I am contemplating this right now because I have spent the majority of the past 10 days being with people. It has been a valuable contrast! I have observed myself enthusiastically launch into my chattering self, telling stories, joking, laughing. My energy levels rise, there is a certain feeling of relief and I feel happy. Ahh yes, I’m still an extrovert! Maybe…. several times I have found myself longing for some quiet, some time on my own, some space to go and draw or write…. the pressure real or imagined is there though, to be interacting with these lovely people I am sharing time with. I have had the privacy of a room of my own but truth be known I have only used that space for sleep and slept I have. My body has needed quite a bit of extra rest and I have allowed it.
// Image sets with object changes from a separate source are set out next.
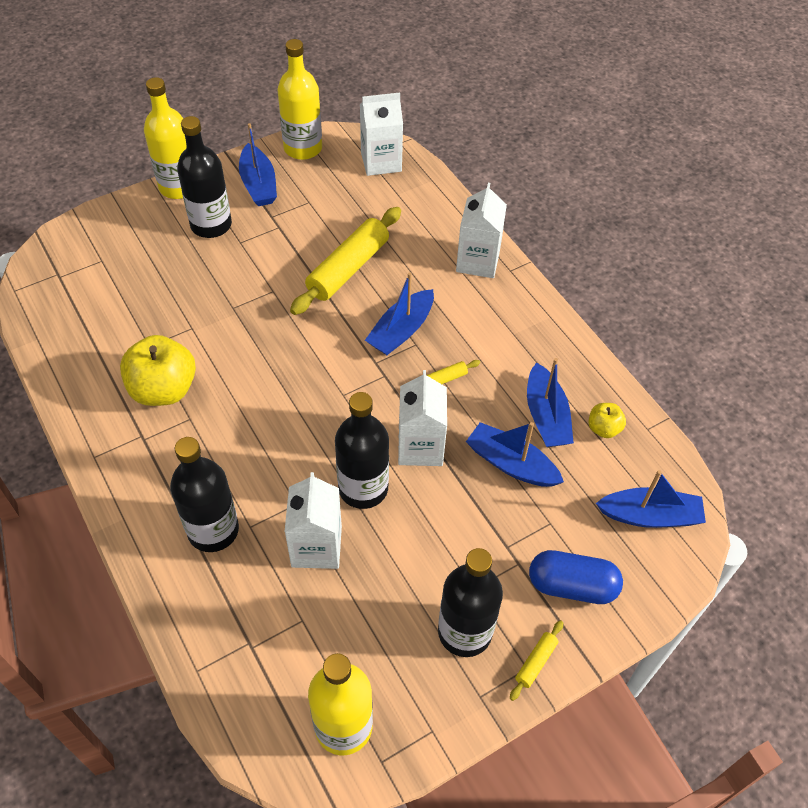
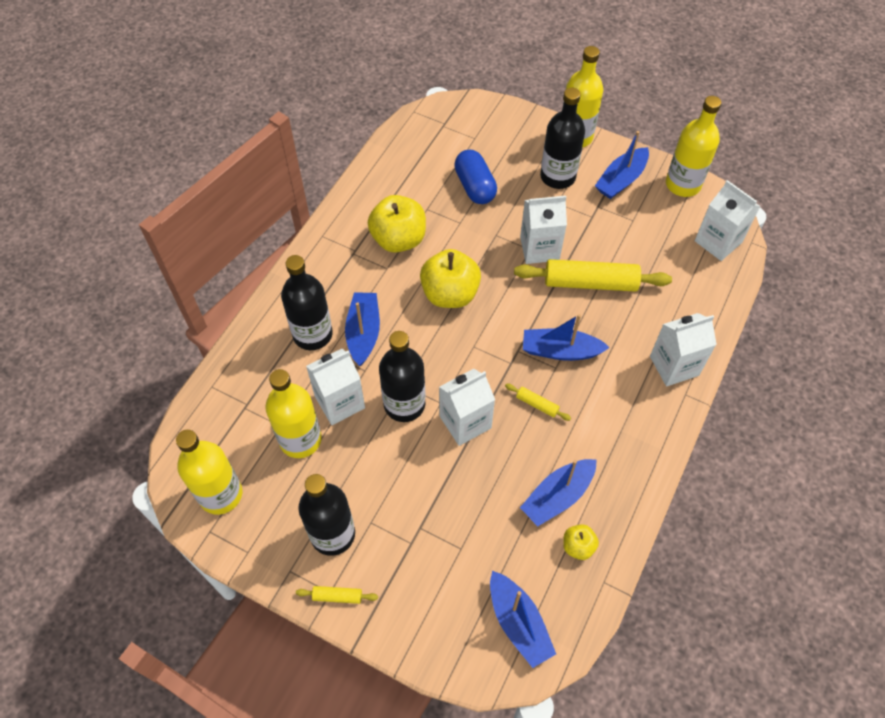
camera: 60 degrees right, 5 degrees up
blue boat [466,422,564,487] -> blue boat moved to [345,292,380,366]
blue capsule [529,550,623,604] -> blue capsule moved to [454,150,497,204]
none -> yellow bottle [265,369,322,458]
none -> yellow apple [420,249,481,308]
none -> white carton [520,196,567,264]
Interesting how attached we can get to the labels we give ourselves isn’t it? This trip has been a surprising release of many of those labels I had for myself. It has actually been fun to step outside those labels and allow experiences that I might not have in the past. This week alone I have done two things I would normally have said were not “my cup of tea.”
Firstly, I went to a live Rugby match. I could give you a thousand reasons why I wouldnt want to go to a rugby match, all valid and reasonable I think – too cold to sit outside, I think the game is too violent, I don’t know the rules or understand the point of the game, I could think of better things to do with my time, I don’t like watching sport…. However, my wonderful friend Les, is absolutely passionate about Rugby. He’s played it, he referees it, he coaches it, his sons all play it, and he is a life long supporter of a team. So I went to his team’s game and caught just a bit of his passion. He explained the rules, though I still don’t get them, but I enjoyed the game anyway. I enjoyed the atmosphere, the enthusiastic cheering around me (which I eventually joined in with) and the colour and spectacle of it all! Most of all, I enjoyed seeing how much Les was enjoying himself.
The second thing I did which I have never done before was play a Fifa soccer game on the Playstation with Les’s youngest, 7yr old Thomas. What beautiful patience he displayed explaining to me first of all how to use the controller and secondly how to play the game. “I’ll go easy on you” he soothed me when I told him I didn’t have a clue what to do! What fun I had trying to coordinate my eyes and hands and manipulate the controller and how I giggled and squealed! “I was rubbish” at it, as they say in this family but what did that matter?
I would do both of those things again not because I am suddenly a convert to Rugby or playstation games but because I had fun. If I’d stayed attached to any preconceived notions about what is and what isn’t “my cup of tea” and any labels about myself then I might’ve missed out on not only my own pleasure but the other person’s pleasure. This was not just another experience of me people pleasing but a genuine and equal interaction. I don’t think I believe in labels anymore…
This trip has been a blessing of so many kinds and has allowed me to learn much about myself. And its not even over yet! I have been busy these last few days researching and planning my last few weeks and I am excited to say that despite the encroaching cold weather I am going to do a road trip in Ireland! First though, I must go and buy a warm coat!